Et que dire de son parcours ? D’une part elle a fait autre chose que de la politique : elle a travaillé dans le secteur privé comme comptable et commerciale – donc elle n’a pas fait l’ENA ou Normale Sup et elle n’adhérera au parti conservateur qu’en 2006 et ne sera députée qu’en 2010. Cela va expliquer qu’elle est « pro-business » : au Parlement, elle crée un groupe pour la liberté d’entreprendre, et son argument électoral majeur pendant la campagne qu’elle a gagnée aura été une baisse des impôts : horrible ! Personnalité politique elle a été ministre dans de nombreux domaines : éducation, environnement, commerce extérieur, Trésor national, relations internationales, elle a même été la première femme ministre de la justice.

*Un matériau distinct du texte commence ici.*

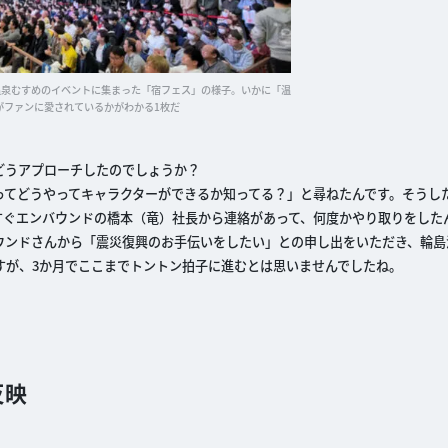
温泉むすめのイベントに集まった「宿フェス」の様子。いかに「温
がファンに愛されているかがわかる1枚だ
どうアプローチしたのでしょうか？
ってどうやってキャラクターができるか知ってる？」と尋ねたんです。そうし
すぐエンバウンドの橋本（竜）社長から連絡があって、何度かやり取りをした
ウンドさんから「震災復興のお手伝いをしたい」との申し出をいただき、輪島
すが、3か月でここまでトントン拍子に進むとは思いませんでしたね。
反映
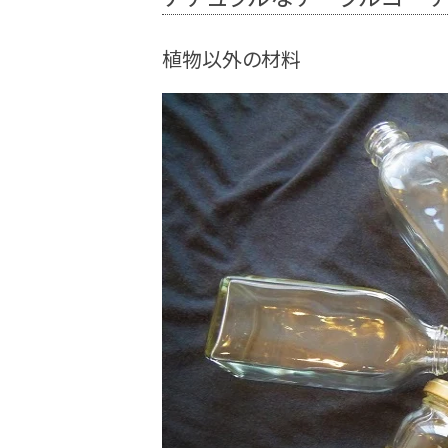
植物以外の材料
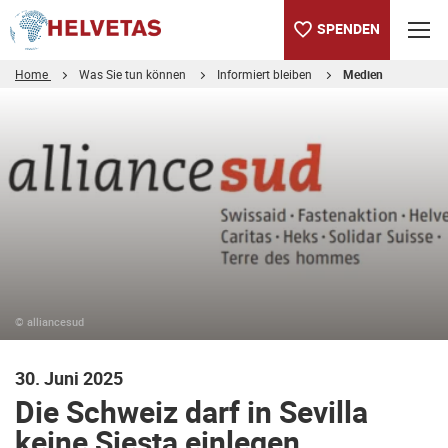
SPENDEN
Home
Was Sie tun können
Informiert bleiben
Medien
Inhaltsverzeichnis
Die Schweiz darf in Sevilla keine Siesta einlegen
© alliancesud
30. Juni 2025
Die Schweiz darf in Sevilla
keine Siesta einlegen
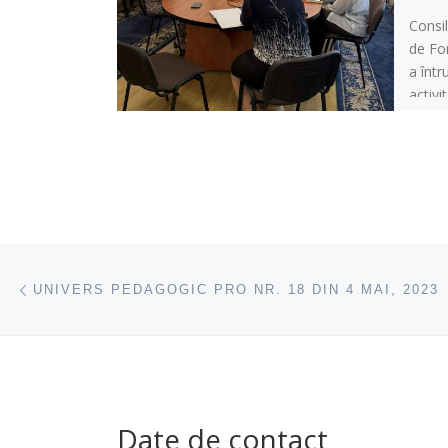
Consil
de Fo
a într
activi
luni a
Navigare articole
acest articol
UNIVERS PEDAGOGIC PRO NR. 18 DIN 4 MAI, 2023
Date de contact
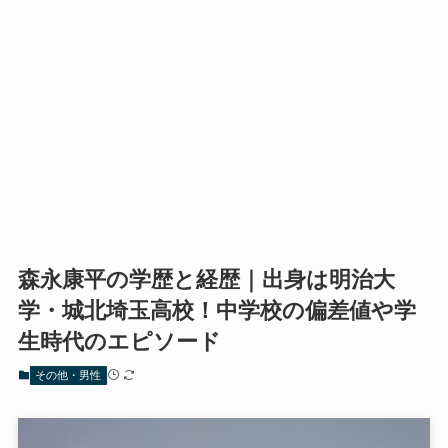
森永康平の学歴と経歴｜出身は明治大
学・城北埼玉高校！中学校の偏差値や学
生時代のエピソード
その他・男性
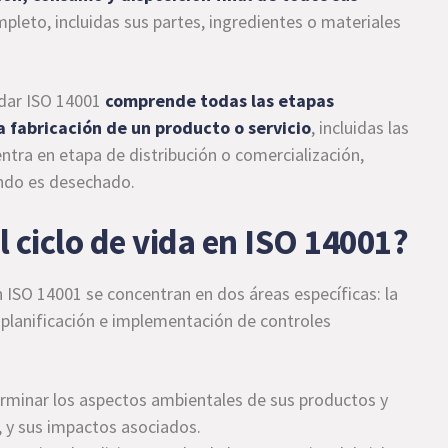
ompleto, incluidas sus partes, ingredientes o materiales
ándar ISO 14001
comprende todas las etapas
 fabricación de un producto o servicio
, incluidas las
ntra en etapa de distribución o comercialización,
ando es desechado.
 ciclo de vida en ISO 14001?
en ISO 14001 se concentran en dos áreas específicas: la
, planificación e implementación de controles
terminar los aspectos ambientales de sus productos y
a, y sus impactos asociados.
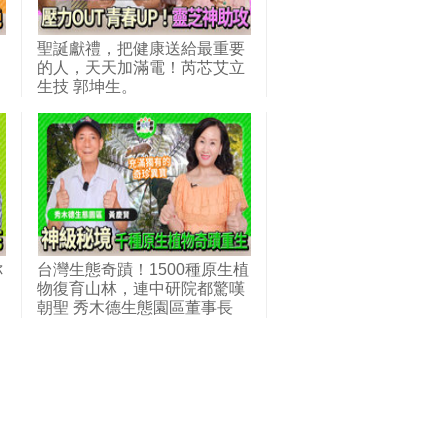
聖誕獻禮，把健康送給最重要
的人，天天加滿電！芮芯艾立
生技 郭坤生。
你
台灣生態奇蹟！1500種原生植
物復育山林，連中研院都驚嘆
朝聖 秀木德生態園區董事長
黃慶賢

Elle n’a donc pas été parachutée par hasard au 10 Downing Street.
Relancer l’économie britannique en allégeant la fiscalité est évidemment le b a ba d’une politique libérale : Thatcher et Reagan ont bien commencé par là. La politique dite « de l’offre » a réussi alors que les gouvernements actuels veulent stimuler la demande en distribuant des chèques sans provision, de sorte que les déficits publics s’accumulent et que l’inflation s’aggrave puisque rien ne stimule l’esprit d’entreprise et l’investissement (surtout quand il conduit à des profits bruts).
L’autre rupture de la politique économique de Madame Liz Truss sera de revenir à des pratiques concurrentielles normales entre la Grande Bretagne et l’Union Européenne. Opposée au Brexit dans son principe elle veillera à ce que la frontière économique avec la République Irlandaise (Dublin) ne soit pas fermée. Elle a été très ferme contre les négociateurs européens dans les modalités du Brexit, elle ne saurait accepter la plupart des directives européennes, surtout depuis qu’Ursula van der Leyden règne à Bruxelles.
De l’économie à la diplomatie il n’y aura sans doute qu’un pas : Liz Truss n’a pas beaucoup de sympathie pour le couple franco-allemand actuel, et ses premières rencontres sont pour les Etats Unis (Joe Biden à Londres) et les pays du Commonwealth. De ce point de vue, Boris Johnson était imprévisible, d’ailleurs il n’a jamais eu de « conviction néo-libérale », et c’est la série de ses succès électoraux qui lui valaient la sympathie des Conservateurs. De la sorte le Brexit et la Grande Bretagne rejoignaient une mode politique largement pratiquée dans les pays phares de l’Union Européenne. C’est un tout autre schéma qui va désormais se mettre en place. Margaret Thatcher avait prononcé le discours de Bruges en 1988. La nouvelle Dame de Fer va-t-elle obliger l’Union Européenne a abandonner la lamentable tradition de jacobinisme et de dirigisme bruxellois ? Ce serait rendre un grand service aux peuples d’Europe.